From David Neeleman to Jerry Yang to Mike Lazaridis, many founders don’t make the cut as CEOs for their company.

Of course there are many successful ones too, including Mark Zuckerberg, Jeff Bezos, and Larry Ellison.

The difference may come down to how well founders demonstrate the 15 core principles of leadership, according to Michael Useem, professor of management at the Wharton School and author of “The Leader’s Checklist.”

Some of these can be hard for founders, including the ability to:

Build leadership in others.

 At a certain point, it becomes impossible for CEOs to be deeply embedded in everything that’s going on at a company, which is why they need trusted leaders. This is the only way for an organisation to grow.

 This can be hard for founders who are reluctant to give up control.

“You can’t do it by yourself. You have to get people to line up and help you,” Useem tells Business Insider.

Articulate a vision.

CEOs must be able to “formulate a clear and persuasive vision and communicate it to all members of the enterprise,” writes Useem.

Doing so is essential to creating a system that can endure and expand beyond the leader.

“[You need] an ability to get beyond personal leadership and find ways to put it into the framework,” Useem says. This way whenever “anyone walks into the company and without you having to say anything, they have some fix on what you want from them.”

This can be hard for founders who are so focused on having autonomy in their own idea that they struggle to articulate it to others.

Think and act strategically.

CEOs must be able to analyse where a company is going and anticipate future risks.

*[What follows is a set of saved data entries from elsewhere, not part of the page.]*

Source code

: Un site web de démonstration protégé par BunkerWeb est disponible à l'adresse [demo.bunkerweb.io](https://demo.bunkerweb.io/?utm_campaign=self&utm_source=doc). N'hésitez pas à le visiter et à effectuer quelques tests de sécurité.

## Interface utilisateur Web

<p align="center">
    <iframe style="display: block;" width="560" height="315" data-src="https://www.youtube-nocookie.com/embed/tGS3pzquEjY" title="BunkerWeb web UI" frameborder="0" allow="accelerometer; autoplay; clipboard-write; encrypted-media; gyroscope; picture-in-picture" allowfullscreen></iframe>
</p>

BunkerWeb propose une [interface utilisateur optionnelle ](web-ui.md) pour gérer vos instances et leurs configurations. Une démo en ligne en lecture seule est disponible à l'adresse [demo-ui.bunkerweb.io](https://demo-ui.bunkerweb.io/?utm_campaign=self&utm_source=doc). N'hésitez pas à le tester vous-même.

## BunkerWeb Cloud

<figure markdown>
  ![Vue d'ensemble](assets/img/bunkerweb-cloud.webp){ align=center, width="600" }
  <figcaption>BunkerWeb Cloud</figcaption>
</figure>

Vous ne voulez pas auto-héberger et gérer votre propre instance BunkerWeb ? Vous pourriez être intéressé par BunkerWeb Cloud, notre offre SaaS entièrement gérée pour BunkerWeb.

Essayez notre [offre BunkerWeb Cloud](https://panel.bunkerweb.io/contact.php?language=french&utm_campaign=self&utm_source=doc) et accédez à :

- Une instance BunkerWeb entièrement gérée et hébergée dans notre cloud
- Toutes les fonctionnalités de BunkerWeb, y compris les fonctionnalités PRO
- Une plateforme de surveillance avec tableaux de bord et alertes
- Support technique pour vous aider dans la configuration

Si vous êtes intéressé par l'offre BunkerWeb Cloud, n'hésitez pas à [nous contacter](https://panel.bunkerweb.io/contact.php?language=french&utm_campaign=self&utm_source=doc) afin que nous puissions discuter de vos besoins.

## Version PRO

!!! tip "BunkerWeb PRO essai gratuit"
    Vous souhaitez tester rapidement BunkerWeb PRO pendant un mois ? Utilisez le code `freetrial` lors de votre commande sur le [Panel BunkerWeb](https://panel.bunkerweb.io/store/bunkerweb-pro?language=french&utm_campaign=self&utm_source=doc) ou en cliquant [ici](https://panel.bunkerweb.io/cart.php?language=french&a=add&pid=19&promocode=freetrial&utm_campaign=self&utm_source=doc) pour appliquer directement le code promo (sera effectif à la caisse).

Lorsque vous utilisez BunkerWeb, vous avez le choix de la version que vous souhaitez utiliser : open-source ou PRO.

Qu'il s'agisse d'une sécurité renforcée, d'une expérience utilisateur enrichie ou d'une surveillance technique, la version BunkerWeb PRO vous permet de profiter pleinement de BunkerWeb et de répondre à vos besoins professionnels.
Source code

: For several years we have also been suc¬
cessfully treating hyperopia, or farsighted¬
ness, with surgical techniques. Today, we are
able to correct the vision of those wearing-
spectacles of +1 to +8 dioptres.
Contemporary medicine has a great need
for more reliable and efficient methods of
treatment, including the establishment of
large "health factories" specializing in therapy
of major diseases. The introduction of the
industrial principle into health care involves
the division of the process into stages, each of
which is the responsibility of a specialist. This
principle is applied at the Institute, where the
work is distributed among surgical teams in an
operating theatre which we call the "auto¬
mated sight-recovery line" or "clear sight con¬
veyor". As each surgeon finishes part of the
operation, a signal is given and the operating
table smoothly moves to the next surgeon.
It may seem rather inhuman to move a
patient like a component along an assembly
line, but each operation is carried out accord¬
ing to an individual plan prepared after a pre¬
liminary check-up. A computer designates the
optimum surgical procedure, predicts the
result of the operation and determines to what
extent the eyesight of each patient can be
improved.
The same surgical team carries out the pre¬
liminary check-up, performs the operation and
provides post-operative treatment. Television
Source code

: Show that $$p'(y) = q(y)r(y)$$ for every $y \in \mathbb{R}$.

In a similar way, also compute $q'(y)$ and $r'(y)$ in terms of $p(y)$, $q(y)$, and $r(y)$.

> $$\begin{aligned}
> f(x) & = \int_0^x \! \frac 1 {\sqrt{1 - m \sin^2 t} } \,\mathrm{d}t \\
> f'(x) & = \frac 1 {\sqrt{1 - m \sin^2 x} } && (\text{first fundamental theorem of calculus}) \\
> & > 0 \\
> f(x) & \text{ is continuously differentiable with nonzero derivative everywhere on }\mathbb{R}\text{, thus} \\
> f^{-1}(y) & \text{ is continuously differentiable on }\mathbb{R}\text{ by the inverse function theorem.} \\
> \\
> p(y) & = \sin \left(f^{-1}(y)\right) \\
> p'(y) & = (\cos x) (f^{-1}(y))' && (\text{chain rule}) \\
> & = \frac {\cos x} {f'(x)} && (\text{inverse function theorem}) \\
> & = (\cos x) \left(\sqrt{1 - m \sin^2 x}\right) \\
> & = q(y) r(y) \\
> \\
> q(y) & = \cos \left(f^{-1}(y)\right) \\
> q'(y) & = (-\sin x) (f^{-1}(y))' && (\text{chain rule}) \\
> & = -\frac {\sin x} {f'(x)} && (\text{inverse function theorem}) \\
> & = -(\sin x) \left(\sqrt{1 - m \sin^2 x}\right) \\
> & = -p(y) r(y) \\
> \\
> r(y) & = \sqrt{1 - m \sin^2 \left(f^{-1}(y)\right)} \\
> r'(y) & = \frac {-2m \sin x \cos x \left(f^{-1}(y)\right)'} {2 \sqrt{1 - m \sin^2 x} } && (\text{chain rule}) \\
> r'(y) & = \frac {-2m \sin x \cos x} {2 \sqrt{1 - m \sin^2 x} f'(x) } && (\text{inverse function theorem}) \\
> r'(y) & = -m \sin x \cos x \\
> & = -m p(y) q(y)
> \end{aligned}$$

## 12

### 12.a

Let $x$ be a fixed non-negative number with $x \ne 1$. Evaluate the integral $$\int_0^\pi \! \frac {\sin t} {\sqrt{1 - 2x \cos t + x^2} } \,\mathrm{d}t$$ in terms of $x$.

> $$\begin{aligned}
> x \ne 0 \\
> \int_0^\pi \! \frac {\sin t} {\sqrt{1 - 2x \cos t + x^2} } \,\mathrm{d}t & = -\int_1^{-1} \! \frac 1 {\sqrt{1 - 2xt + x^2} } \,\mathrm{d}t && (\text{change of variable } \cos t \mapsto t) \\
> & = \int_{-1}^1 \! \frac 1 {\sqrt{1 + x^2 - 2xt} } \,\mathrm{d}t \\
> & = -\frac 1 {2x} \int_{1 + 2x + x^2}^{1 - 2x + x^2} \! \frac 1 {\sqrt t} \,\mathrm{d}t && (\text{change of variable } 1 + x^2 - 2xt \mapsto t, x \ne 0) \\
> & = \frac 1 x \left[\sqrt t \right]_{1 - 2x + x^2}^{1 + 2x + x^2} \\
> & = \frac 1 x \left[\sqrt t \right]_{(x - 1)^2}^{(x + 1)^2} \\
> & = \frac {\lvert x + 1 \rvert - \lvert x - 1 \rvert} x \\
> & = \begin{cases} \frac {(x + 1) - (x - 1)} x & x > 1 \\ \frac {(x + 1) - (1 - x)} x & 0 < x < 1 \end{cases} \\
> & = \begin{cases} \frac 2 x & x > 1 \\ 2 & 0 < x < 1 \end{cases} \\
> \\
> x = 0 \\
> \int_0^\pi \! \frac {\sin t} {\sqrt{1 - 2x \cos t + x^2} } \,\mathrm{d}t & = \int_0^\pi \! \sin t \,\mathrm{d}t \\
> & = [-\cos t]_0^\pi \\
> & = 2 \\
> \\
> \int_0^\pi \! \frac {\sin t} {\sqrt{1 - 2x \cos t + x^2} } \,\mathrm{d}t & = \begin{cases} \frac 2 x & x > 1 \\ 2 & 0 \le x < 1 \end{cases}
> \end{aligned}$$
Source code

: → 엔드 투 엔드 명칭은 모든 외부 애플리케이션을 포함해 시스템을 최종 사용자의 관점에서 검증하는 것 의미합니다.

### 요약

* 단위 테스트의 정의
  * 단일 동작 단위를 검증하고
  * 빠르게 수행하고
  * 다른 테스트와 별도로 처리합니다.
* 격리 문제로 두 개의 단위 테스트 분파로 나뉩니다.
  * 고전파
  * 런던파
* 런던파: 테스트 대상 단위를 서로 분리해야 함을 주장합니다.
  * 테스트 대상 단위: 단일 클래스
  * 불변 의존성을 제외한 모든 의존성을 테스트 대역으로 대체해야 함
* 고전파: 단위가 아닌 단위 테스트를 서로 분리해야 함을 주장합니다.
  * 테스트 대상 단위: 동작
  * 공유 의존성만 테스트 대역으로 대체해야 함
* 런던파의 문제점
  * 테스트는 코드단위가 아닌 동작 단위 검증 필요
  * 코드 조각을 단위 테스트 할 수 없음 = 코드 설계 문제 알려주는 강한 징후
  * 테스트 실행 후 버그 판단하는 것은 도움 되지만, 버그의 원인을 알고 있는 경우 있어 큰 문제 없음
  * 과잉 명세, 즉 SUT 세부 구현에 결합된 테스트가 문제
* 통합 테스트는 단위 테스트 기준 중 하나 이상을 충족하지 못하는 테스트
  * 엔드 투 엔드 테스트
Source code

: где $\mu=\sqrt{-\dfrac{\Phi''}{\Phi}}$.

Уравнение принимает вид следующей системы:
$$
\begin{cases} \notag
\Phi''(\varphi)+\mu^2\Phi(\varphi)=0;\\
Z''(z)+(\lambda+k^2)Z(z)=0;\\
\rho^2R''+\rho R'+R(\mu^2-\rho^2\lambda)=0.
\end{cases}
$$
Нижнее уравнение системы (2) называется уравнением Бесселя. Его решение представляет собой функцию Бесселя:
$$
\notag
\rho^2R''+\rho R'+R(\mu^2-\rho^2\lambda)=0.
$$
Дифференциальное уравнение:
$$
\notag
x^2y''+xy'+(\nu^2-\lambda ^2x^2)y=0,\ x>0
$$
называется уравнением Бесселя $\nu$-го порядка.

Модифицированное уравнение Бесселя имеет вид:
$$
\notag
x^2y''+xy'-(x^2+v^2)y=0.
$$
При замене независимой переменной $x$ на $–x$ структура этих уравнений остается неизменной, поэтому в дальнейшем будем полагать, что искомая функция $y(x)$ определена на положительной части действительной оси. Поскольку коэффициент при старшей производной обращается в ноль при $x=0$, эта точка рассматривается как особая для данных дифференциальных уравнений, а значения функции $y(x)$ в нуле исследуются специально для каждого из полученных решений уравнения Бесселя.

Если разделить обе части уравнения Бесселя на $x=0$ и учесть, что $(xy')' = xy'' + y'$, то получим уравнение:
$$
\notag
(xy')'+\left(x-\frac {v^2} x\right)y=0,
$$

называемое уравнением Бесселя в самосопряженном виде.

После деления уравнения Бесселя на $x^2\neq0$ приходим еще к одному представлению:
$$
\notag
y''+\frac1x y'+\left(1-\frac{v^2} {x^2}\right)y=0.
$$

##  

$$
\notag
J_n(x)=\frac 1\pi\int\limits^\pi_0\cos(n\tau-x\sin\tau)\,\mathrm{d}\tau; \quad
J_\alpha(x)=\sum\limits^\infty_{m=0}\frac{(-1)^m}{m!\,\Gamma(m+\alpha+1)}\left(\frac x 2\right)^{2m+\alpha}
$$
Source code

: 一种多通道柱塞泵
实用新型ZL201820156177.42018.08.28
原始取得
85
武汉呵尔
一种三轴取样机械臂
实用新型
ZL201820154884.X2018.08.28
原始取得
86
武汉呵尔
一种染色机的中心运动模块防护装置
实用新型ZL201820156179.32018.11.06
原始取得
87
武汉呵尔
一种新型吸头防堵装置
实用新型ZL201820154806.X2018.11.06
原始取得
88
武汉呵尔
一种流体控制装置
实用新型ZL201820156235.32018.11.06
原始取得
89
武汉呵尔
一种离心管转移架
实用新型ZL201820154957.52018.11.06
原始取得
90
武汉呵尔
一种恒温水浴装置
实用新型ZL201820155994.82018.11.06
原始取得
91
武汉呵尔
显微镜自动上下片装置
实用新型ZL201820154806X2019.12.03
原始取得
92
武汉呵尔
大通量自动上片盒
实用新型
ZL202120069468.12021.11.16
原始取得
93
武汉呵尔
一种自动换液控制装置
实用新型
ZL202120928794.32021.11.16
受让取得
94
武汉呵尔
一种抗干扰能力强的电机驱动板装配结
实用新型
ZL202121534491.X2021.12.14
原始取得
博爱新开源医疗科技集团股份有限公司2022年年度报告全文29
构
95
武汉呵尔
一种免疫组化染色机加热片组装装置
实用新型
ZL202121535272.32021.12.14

Staying ahead of the game is more important than ever “because the world is now more complicated and more uncertain,” Useem said in an interview with McKinsey & Company. “On top of always having a great vision there will be a premium on thinking strategically and on being able to come back from setbacks, and maybe above all, on being very good at reading the increasingly ambiguous and uncertain universe we operate in.”

Strategic leadership means questioning everything, even one’s own ideas, and being willing to change directions.

This can be hard for founders who are too set on their original idea.

Place common interest first.

CEOs must worry about their employees, their customers, and their global impact.

“In setting strategy, communicating vision, and reaching decisions, common purpose comes first, personal self-interest last,” Useem writes.

This can be hard for founders who may feel entitled to getting the most out of the company that they created.

Manage relations.

CEOs must “build enduring personal ties with those who look to you, and work to harness the feelings and passions of the workplace,” writes Useem.

Part of this is allowing people to feel ownership in the company so that they have a sense of how the vision will affect their own work and career growth.

Different people bring different skills to a business, and a variety of skills are necessary for a company to grow.

This can be hard for founders who care more about ideas than employees.